In their complaint, the plaintiffs argue that the same harm that has been historically perpetuated against other minority groups by the white majority has now been inflicted upon them as whites have now become the minority:
“Like something out of the bad old days, a southern electoral body plays naked racial politics, intentionally using its power to minimize a dissenting race’s political sway. The body does so through its redistricting authority, cramming as much of that racial minority as possible into a single district and splitting the remainder up as an insignificant fraction of the electorate in the surrounding districts. It undertakes this move to intentionally deny the racial minority a chance to fairly participate in the electoral process, while claiming that the minority has no legal right to protection and arguing that higher law compels the racist act.”
As the plaintiffs’ explain above, the United States, particularly in the South, has a history of creatively manipulating the law to deny certain populations—particularly African Americans and Latino Americans in Texas—the ability to meaningfully participate in elections due to their race, despite the 15th Amendment’s explicit ban on such racially-motivated actions.
As the national conscious focused on racial equality in the 1960s, Congress passed the Voting Rights Act to protect the voting rights of minority groups across the nation.
Section 2 of the VRA, in its original language, prevented the use of literacy tests, poll taxes, or other similar devices used to keep minority voters from participating in elections. Supporting courts inclusion of vote dilution claims under Section 2, Congress amended the language of Section 2 to address vote dilution in response to the growing practice of drawing district lines to dilute minority voting power.
Section 2 of the VRA now prohibits the implementation of practices that “result[] in a denial or abridgment of the right of any citizen…to vote on account of race” by limiting these citizens’ ability to effectively “participate in the political process and to elect representatives of their choice.”
To determine if such a denial or abridgment has occurred, Section 2 directs the judiciary to determine if such practices have only the effect of diluting the minority’s voting power by looking at the “totality of the circumstances,” that is, looking to certain factors and consider if these factors when considered together amount to a denial of participation in the electoral process.
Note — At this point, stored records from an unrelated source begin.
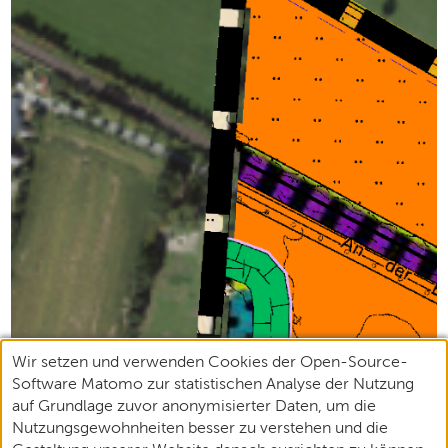
Wir setzen und verwenden Cookies der Open-Source-
Software Matomo zur statistischen Analyse der Nutzung
auf Grundlage zuvor anonymisierter Daten, um die
Nutzungsgewohnheiten besser zu verstehen und die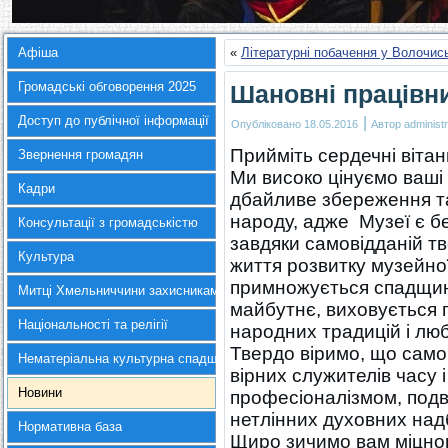
Афіша
«
Літературні побачення у Волочис
Громадські обговорення 2025
Шановні працівни
Доступ до публічної інформації
|
Опубліковано
18.05.2016
Автор
administr
Прийміть сердечні вітан
Звернення громадян
Ми високо цінуємо ваші
Кадри
дбайливе збереження т
народу, адже Музеї є 
Консультації з громадськістю
завдяки самовідданій тв
Культура
життя розвитку музейної
примножується спадщин
Митці Хмельниччини захисникам України
майбутнє, виховується 
Національності та релігії
народних традицій і лю
Твердо віримо, що само
Нематеріальна культурна спадщина
вірних служителів часу 
Новини
професіоналізмом, под
нетлінних духовних над
Нормативна база
Щиро зичимо вам міцног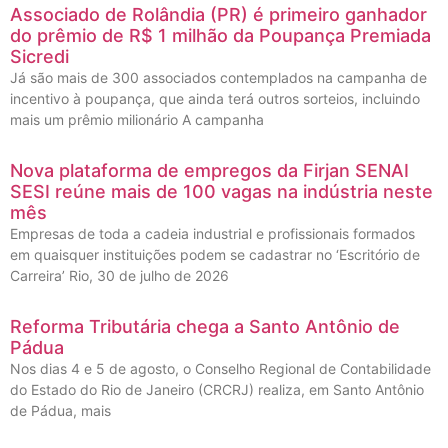
Associado de Rolândia (PR) é primeiro ganhador
do prêmio de R$ 1 milhão da Poupança Premiada
Sicredi
Já são mais de 300 associados contemplados na campanha de
incentivo à poupança, que ainda terá outros sorteios, incluindo
mais um prêmio milionário A campanha
Nova plataforma de empregos da Firjan SENAI
SESI reúne mais de 100 vagas na indústria neste
mês
Empresas de toda a cadeia industrial e profissionais formados
em quaisquer instituições podem se cadastrar no ‘Escritório de
Carreira’ Rio, 30 de julho de 2026
Reforma Tributária chega a Santo Antônio de
Pádua
Nos dias 4 e 5 de agosto, o Conselho Regional de Contabilidade
do Estado do Rio de Janeiro (CRCRJ) realiza, em Santo Antônio
de Pádua, mais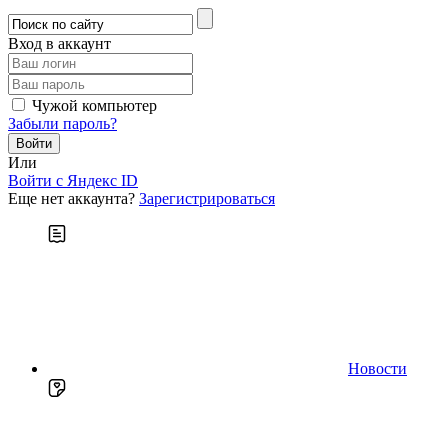
Вход в аккаунт
Чужой компьютер
Забыли пароль?
Или
Войти c Яндекс ID
Еще нет аккаунта?
Зарегистрироваться
Новости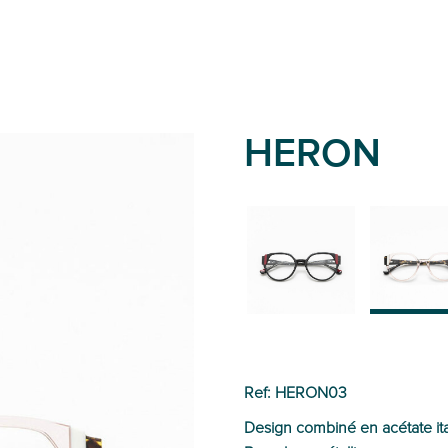
HERON
01
03
Ref: HERON03
Design combiné en acétate it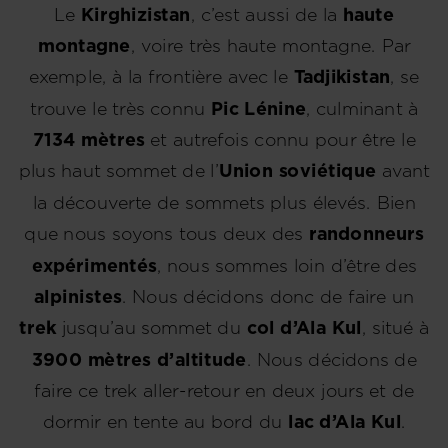
for
Le
Kirghizistan
, c’est aussi de la
haute
United
montagne
, voire très haute montagne. Par
States
.
exemple, à la frontière avec le
Tadjikistan
, se
trouve le très connu
Pic Lénine
, culminant à
7134 mètres
et autrefois connu pour être le
plus haut sommet de l’
Union soviétique
avant
la découverte de sommets plus élevés. Bien
que nous soyons tous deux des
randonneurs
expérimentés
, nous sommes loin d’être des
alpinistes
. Nous décidons donc de faire un
trek
jusqu’au sommet du
col d’Ala Kul
, situé à
3900 mètres d’altitude
. Nous décidons de
faire ce trek aller-retour en deux jours et de
dormir en tente au bord du
lac d’Ala Kul
.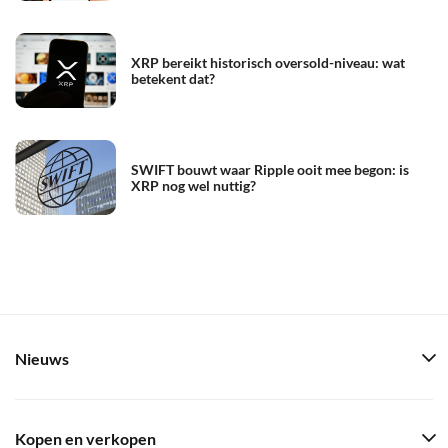
XRP bereikt historisch oversold-niveau: wat
betekent dat?
SWIFT bouwt waar Ripple ooit mee begon: is
XRP nog wel nuttig?
Nieuws
Kopen en verkopen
Congress provided a list of suggested factors (Senate Factors) for the courts to consider which includes whether there is “a history of official discrimination” that affected the minority’s voting rights or whether “political campaigns have been characterized by…racial appeals.”
When considering the history of the VRA, the language of Section 2, and the Senate Factors, it seems questionable whether a white minority plaintiff can even make a claim under the VRA. Despite this, the federal district court of Northern Texas found that plaintiffs Anne Harding and company sufficiently plead a claim under the VRA.
Harding argued that by drawing the Dallas County Commissioners Court districts so that the majority of white voters were packed into one of the four districts, the Commissioners Court diluted the voting power of the white minority because the districts could have been drawn so that white voters held the majority in two districts rather than just one.
According to Harding, this diminished the white minorities’ capacity to elect a representative of their choice – “an Anglo Republican.”
However, the district court found that Harding had failed to prove that remedy it sought would fix the problem. In fact, the court seemed convinced that if the plaintiffs’ suggested district map was adopted, the white minority may still not be able to elect any representative of their choice.
As such, the district court ruled that the plaintiffs had failed to prove that their vote had been diluted under Section 2 of the VRA.
The plaintiffs have filed an appeal of the district court’s ruling with the Fifth Circuit.